Quant à la question de la migration, M. Messahel a appelé à une "approche  judicieuse qui tient compte, à la fois, des opportunités à exploiter au  bénéfice des économies des pays et des sociétés respectives, mais aussi des  situations fortement préjudiciables, tant aux personnes concernées qu'aux  pays contraints d'y faire face". Il a ajouté, à ce propos, que l'Algérie  qui a été un pays d'origine et de transit, et aujourd'hui, de destination  des flux migratoires, "mesure à sa juste valeur la complexité de cette  question et considère nécessaire de continuer à rechercher ensemble des  solutions globales, intégrées, équilibrées et fondées sur un juste partage  des responsabilités qui préservent la dignité de personnes que la peur et  la pauvreté ont mises sur le dangereux chemin de l'exode et de  l'exploitation par le crime organisé transnational".


En outre, le ministre a partagé avec les participants les contours du  nouveau modèle de croissance, initié en juillet 2016 sous l'impulsion du  Président de la République, Abdelaziz Bouteflika, et qui cible la  consécration d'une économie nationale "émergeante" à l'horizon 2030, en  traçant les trajectoires d'une gestion budgétaire rationnelle qui préserve  les acquis de justice sociale et de solidarité nationale.  

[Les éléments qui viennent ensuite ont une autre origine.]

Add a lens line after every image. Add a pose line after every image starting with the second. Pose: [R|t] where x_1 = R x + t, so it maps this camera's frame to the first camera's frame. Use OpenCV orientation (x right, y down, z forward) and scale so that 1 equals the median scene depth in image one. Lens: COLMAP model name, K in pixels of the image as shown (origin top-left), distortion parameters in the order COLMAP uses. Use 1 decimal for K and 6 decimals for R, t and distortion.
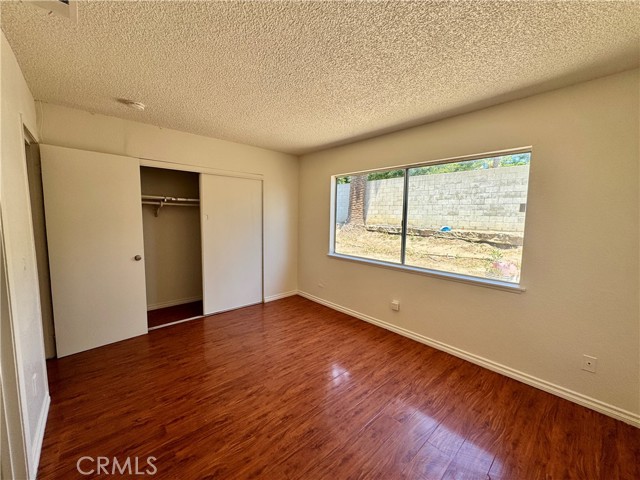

Il a, par ailleurs, fait part des actions entreprises par l'Algérie pour  la promotion des droits de la femme et de son autonomisation ainsi que pour  la prise en charge des jeunes, notamment à travers la Constitution  algérienne amendée en 2016. A cet égard, il a rappelé les prix obtenus par  l'Algérie au niveau de l'Union africaine ainsi que les différents rapports  et études d'organisations régionales et internationales qui ont apporté un  témoignage "fort éloquent" quant à ces "développements positifs".     


Enfin, M. Messahel a relevé que, malgré "toutes les incertitudes et les  menaces qui pèsent sur le monde, le message de lÆAlgérie est un message  dÆespoir, d'engagement sincère de solidarité, de disponibilité attentive et  d'écoute". 


"Nous croyons à l'esprit qui a présidé à la création de l'Organisation des  Nations Unies, c'est à dire des Nations et des Peuples se réunissant autour  de valeurs et de principes communs et qui acceptent de s'engager, chacun  pour la part qui lui revient, dans la construction d'un avenir apaisé et  empreint de respect entre les Peuples et Nations", a-t-il conclu.